No dia de amanhã teremos uma madrugada e manhã até com abertas em alguns sitios e aguaceiros e trovoadas mais para a tarde no Sul e Interior Norte e Centro, sobretudo.

Estás a fantasiar, mas é sempre bom sonhar !!

PS: Estás a dizer de acordo com aquilo que interpretas, não com aquilo que os modelos indicam !!


----------



## algarvio1980 (27 Abr 2012 às 20:15)

Não acredito em nada, nem em instabilidade, nem em aguaceiros fortes. Acredito mais nesta chuvinha que tem caído essencialmente de manhã e que não é nada de extraordinário. Olhando ao Hirlam vejo uma noite calma e manhã calma, não vejo qualquer hipótese de 25 mm em lado nenhum. Nem GFS, nem ECM, nenhum dá precipitação significativa para além desta chuvita fraquita.


----------



## Gerofil (27 Abr 2012 às 21:04)

stormy disse:


> Nos distritos de Portalegre, Evora e Beja, e Faro poderá ser uma noite activa, com algumas celulas localmente fortes, precipitação moderada, por vezes forte e pressistente, e trovoada, mais intensa durante a madruaga e manhã no Algarve. Acho possiveis acumulações localmente superiores a 25mm, nomeadamente na faixa interior entre Portalegre e Castro Verde e sotavento Algarvio.

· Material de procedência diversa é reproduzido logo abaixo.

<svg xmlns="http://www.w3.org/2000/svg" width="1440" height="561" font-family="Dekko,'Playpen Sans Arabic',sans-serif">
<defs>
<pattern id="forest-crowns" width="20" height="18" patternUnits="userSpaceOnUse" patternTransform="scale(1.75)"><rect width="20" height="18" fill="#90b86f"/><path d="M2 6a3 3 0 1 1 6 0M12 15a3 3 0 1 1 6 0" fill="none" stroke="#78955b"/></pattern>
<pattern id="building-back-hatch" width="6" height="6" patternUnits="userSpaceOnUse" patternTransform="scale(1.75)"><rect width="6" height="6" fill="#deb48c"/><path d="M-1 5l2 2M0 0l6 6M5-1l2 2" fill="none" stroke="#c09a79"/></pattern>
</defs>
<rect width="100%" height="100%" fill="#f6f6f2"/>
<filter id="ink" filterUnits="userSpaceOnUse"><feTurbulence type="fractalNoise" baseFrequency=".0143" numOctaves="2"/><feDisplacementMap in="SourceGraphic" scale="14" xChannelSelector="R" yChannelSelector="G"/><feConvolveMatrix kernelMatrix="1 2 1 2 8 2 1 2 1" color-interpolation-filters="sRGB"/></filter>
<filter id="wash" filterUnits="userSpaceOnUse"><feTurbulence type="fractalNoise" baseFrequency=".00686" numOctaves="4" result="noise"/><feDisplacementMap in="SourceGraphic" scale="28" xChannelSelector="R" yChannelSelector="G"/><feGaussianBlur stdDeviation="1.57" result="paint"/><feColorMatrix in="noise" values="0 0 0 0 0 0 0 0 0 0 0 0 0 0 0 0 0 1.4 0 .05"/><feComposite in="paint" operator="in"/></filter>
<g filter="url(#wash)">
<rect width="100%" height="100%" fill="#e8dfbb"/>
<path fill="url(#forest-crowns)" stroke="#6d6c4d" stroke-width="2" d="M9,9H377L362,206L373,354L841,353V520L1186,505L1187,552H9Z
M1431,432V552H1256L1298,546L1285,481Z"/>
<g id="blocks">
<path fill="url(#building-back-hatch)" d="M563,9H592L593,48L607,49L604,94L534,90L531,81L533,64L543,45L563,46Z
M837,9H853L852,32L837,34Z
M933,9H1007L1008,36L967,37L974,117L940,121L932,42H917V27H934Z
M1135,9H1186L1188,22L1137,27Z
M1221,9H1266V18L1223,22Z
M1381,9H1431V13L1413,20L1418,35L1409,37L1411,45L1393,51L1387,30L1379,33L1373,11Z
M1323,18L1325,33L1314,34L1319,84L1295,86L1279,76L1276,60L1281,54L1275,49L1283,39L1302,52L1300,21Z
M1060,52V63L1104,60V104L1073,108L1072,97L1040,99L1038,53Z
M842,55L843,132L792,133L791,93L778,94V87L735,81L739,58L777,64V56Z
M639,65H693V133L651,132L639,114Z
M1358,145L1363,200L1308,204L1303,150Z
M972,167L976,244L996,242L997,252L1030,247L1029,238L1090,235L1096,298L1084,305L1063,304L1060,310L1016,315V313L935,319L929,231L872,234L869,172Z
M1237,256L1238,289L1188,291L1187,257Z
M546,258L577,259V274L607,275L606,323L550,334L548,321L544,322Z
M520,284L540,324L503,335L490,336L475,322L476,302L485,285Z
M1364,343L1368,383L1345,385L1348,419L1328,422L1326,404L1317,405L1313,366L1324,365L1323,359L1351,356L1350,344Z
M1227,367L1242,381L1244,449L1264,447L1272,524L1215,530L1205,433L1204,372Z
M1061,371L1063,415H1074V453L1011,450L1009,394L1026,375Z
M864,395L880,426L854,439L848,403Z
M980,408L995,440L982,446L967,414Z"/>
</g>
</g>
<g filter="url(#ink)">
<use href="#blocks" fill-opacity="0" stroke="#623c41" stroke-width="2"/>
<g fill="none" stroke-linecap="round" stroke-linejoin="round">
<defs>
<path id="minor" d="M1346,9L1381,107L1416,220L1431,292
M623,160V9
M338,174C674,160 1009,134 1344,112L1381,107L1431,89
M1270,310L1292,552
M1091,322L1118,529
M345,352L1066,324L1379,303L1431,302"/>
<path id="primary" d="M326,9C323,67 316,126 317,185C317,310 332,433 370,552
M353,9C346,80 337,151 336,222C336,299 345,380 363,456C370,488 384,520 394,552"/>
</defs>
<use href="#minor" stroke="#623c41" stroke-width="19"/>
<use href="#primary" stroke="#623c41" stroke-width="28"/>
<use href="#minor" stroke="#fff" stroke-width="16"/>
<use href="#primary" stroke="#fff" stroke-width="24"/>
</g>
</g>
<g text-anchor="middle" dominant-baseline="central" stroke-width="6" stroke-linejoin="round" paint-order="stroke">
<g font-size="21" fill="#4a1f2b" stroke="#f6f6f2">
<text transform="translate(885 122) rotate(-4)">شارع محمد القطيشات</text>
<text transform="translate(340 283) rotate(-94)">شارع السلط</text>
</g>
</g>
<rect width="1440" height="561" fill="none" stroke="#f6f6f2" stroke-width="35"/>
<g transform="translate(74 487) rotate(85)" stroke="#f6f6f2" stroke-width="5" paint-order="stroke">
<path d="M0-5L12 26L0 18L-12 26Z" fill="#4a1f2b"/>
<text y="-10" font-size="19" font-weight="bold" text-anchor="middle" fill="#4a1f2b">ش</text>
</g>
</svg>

O dia de amanhã verá uma situação diferente, com um regime pós frontal mais tipico, com aguaceiros localmente fortes e acompanhados de granizo, no Interior durante a tarde e no litoral essencialmente durante a noite e a manhã.


 obrigado pela excelente análise 

Para já esta noite está a ser de moderada actividade electrica, especialmente nas regiões do interior norte e centro, registando-se neste momento como que uma reativação da superfície frontal. Registo de granizo em alguns locais.

EUCLID


----------



## vitamos (27 Abr 2012 às 23:07)

Parece-me que o pico da actividade convectiva foi ao fim da tarde e esfumou-se nas últimas horas.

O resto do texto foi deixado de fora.